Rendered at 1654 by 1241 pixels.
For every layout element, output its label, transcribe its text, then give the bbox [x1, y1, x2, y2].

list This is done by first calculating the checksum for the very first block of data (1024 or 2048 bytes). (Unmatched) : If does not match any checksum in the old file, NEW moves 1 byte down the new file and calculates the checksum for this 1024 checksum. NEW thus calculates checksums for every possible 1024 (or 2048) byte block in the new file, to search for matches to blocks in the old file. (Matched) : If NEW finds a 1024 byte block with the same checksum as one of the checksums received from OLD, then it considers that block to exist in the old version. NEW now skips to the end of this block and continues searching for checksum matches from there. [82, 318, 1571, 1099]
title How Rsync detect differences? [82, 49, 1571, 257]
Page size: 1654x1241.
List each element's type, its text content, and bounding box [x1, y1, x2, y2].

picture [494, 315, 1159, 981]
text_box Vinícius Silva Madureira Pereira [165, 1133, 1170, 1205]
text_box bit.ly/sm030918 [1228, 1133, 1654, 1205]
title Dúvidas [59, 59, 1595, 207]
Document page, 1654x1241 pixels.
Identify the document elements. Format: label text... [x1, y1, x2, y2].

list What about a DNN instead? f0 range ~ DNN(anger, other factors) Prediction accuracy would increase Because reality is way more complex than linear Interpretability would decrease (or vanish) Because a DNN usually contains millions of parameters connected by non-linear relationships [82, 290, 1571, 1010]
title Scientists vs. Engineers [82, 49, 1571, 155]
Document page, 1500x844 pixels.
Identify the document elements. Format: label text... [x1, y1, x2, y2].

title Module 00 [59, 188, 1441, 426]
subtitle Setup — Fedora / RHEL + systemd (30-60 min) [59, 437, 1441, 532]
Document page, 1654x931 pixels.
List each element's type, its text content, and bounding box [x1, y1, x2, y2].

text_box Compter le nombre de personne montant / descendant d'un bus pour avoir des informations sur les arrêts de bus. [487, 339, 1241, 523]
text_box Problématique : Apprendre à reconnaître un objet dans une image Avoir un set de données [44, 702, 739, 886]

※

### Directive
Turn all of the lines above into a JSON list of strings, one string per line, leaving out blank lines.

### Full output
[
  "Rendered at 1654 by 1241 pixels.",
  "For every layout element, output its label, transcribe its text, then give the bbox [x1, y1, x2, y2].",
  "list This is done by first calculating the checksum for the very first block of data (1024 or 2048 bytes). (Unmatched) : If does not match any checksum in the old file, NEW moves 1 byte down the new file and calculates the checksum for this 1024 checksum. NEW thus calculates checksums for every possible 1024 (or 2048) byte block in the new file, to search for matches to blocks in the old file. (Matched) : If NEW finds a 1024 byte block with the same checksum as one of the checksums received from OLD, then it considers that block to exist in the old version. NEW now skips to the end of this block and continues searching for checksum matches from there. [82, 318, 1571, 1099]",
  "title How Rsync detect differences? [82, 49, 1571, 257]",
  "Page size: 1654x1241.",
  "List each element's type, its text content, and bounding box [x1, y1, x2, y2].",
  "picture [494, 315, 1159, 981]",
  "text_box Vinícius Silva Madureira Pereira [165, 1133, 1170, 1205]",
  "text_box bit.ly/sm030918 [1228, 1133, 1654, 1205]",
  "title Dúvidas [59, 59, 1595, 207]",
  "Document page, 1654x1241 pixels.",
  "Identify the document elements. Format: label text... [x1, y1, x2, y2].",
  "list What about a DNN instead? f0 range ~ DNN(anger, other factors) Prediction accuracy would increase Because reality is way more complex than linear Interpretability would decrease (or vanish) Because a DNN usually contains millions of parameters connected by non-linear relationships [82, 290, 1571, 1010]",
  "title Scientists vs. Engineers [82, 49, 1571, 155]",
  "Document page, 1500x844 pixels.",
  "Identify the document elements. Format: label text... [x1, y1, x2, y2].",
  "title Module 00 [59, 188, 1441, 426]",
  "subtitle Setup — Fedora / RHEL + systemd (30-60 min) [59, 437, 1441, 532]",
  "Document page, 1654x931 pixels.",
  "List each element's type, its text content, and bounding box [x1, y1, x2, y2].",
  "text_box Compter le nombre de personne montant / descendant d'un bus pour avoir des informations sur les arrêts de bus. [487, 339, 1241, 523]",
  "text_box Problématique : Apprendre à reconnaître un objet dans une image Avoir un set de données [44, 702, 739, 886]"
]